SRA. McCORMACK -- Certo… Ele estava apenas reiterando, era o Calvin [Schomburg], que não acha que haja alguma hmm queimadura, então não há problemas de segurança de voo, é mais uma questão de retorno, semelhante a contratempos que tivemos em outros vôos. Só isso? Certo, alguma dúvida? O.K….

Mesmo em organizações que a autonomia é considerada fundamental, forças maiores estão em jogo. Quando um problema é muito ignorado, ele passa de risco aceitável a desastre num instante. Se alguém do grupo dispara um alarme, essa pessoa está se voltando contra a inércia organizacional, cadeias de comando e culturas cuja força deriva de um senso de obediência.

Todos nós cometemos erros. É bem provável que eu tenha cometido alguns nesta reportagem. Por isso, conto com outras pessoas para me avisar caso isso aconteça e para me oferecer sugestões. Paradoxalmente, no entanto, esse sistema pode levar à complacência e um falso senso de segurança: se dependo muito dos outros para checarem meus próprios erros, posso atrofiar minha capacidade de reconhecê-los. Um editor pode ver um problema e não mencionar, porque acha que não é importante o suficiente ou imagina que eu mesmo já vi, ou está simplesmente abarrotado de outras tarefas. É fácil perceber como os erros passam pelos sistemas que foram elaborados para evitá-los. Isto é apenas uma reportagem, não um ônibus espacial, mas dá para imaginar como um errinho minúsculo pode gerar uma catástrofe.

SINTO QUE ESTOU SENTADO, ASSISTINDO, ENQUANTO VOAMOS EM CÂMERA LENTA NUMA ROTA DE COLISÃO RUMO A UMA MONTANHA GIGANTE.

O truque é saber quais erros devem ser endereçados e quais podem ser aceitos, e identificar os problemas que são aceitos apenas porque não somos capazes de enxergar o perigo. Em um artigo de opinião, Hank Paulson, que presidiu a crise financeira de 2008 como Secretário do Tesouro dos EUA, lamenta que "estamos cometendo o mesmo erro hoje com a mudança climática", assim como fizemos com os mercados financeiros: acumulando excessos sem estabelecer soluções potentes. "Os sinais de aviso estão claros e cada vez mais urgentes, ao passo que os riscos não são controlados", ele escreveu. "Não podemos nos dar o luxo de ignorar essa crise. Sinto que estou sentado, assistindo, enquanto voamos em câmera lenta numa rota de colisão rumo a uma montanha gigante. Podemos ver a colisão a caminho, e mesmo assim estamos sentados de braços cruzados, em vez de alterar a rota."

Como na maioria das crises, a calamidade financeira de 2008 resultou em grandes correções.
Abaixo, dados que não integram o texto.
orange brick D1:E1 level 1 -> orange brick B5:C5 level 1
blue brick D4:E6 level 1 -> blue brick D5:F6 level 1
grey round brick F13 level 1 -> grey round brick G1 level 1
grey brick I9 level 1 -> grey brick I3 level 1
Mas também demonstrou um paradoxo de grandes sistemas complexos, do tipo que, cada vez mais, determina nosso dia a dia. Quando riscos inflam e viram crises, os sistemas ficam grandes demais para administrarmos. Em primeiro lugar, somos incapazes de imaginar que eles podem falhar só porque são muito importantes para a sociedade – lembrem-se dos bancos socorridos durante o mandato de Paulson –, a ponto de deixarmos os problemas passarem. A lógica "grande demais para fracassar", de certa forma, deixa o fracasso ainda mais inevitável. (Apesar dos protestos de Alan Greenspan e companhia, do tipo "se são grandes demais para fracassar, são grandes demais", uma pesquisa realizada este ano pelo Fundo Monetário Internacional alertou que o problema ainda existe.)

Entre outras falhas, a crise financeira expôs alguns dos novos métodos utilizados por empresas para se proteger de riscos e reduzir o perigo moral envolvido. Um dos aspectos interessantes do chamado "consumo colaborativo" é a maneira como algumas das empresas constroem não apenas novos softwares, mas novos métodos para evitar responsabilidades que costumavam carregar. Companhias de seguro florescem.
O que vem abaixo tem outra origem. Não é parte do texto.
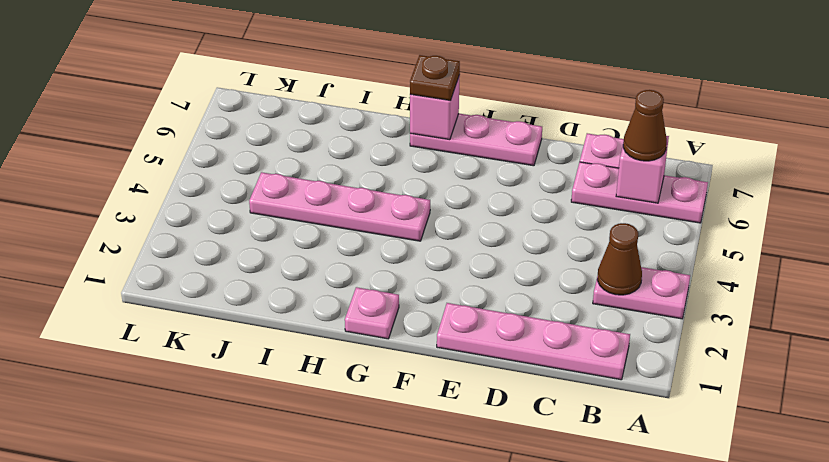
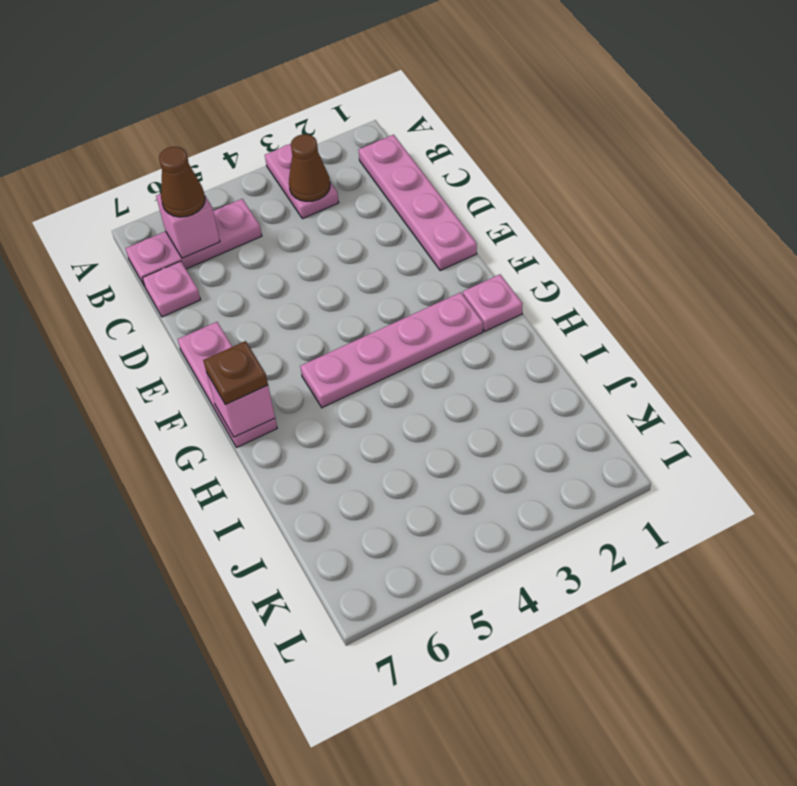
pink plate A6:C6 level 1 -> pink plate B5:B7 level 1
pink plate G4:J4 level 1 -> pink plate G2:G5 level 1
Apesar das deficiências, o programa de ônibus espacial da NASA deixou um legado positivo para voos espaciais e para todos nós. Parte da lição sobre não cometer erros requer a força bruta de computadores, torrentes de dados e uma compreensão das leis, tanto da física quanto governamentais. Exige foco. Mas também requer a dúvida e a divergência humana.

Claro, o ato de se manifestar ou confessar contém riscos próprios: como as experiências de Roger Boisjoly, Allan McDonald e outras pessoas mostraram, manifestar-se pode se transformar num ato monstruoso, uma empreitada cara, e o delator pode acabar tachado de chorão, marcado como alguém desobediente, ou pode virar alvo de uma investigação governamental.

Ou, na pior das hipóteses, pode simplesmente ser ignorado.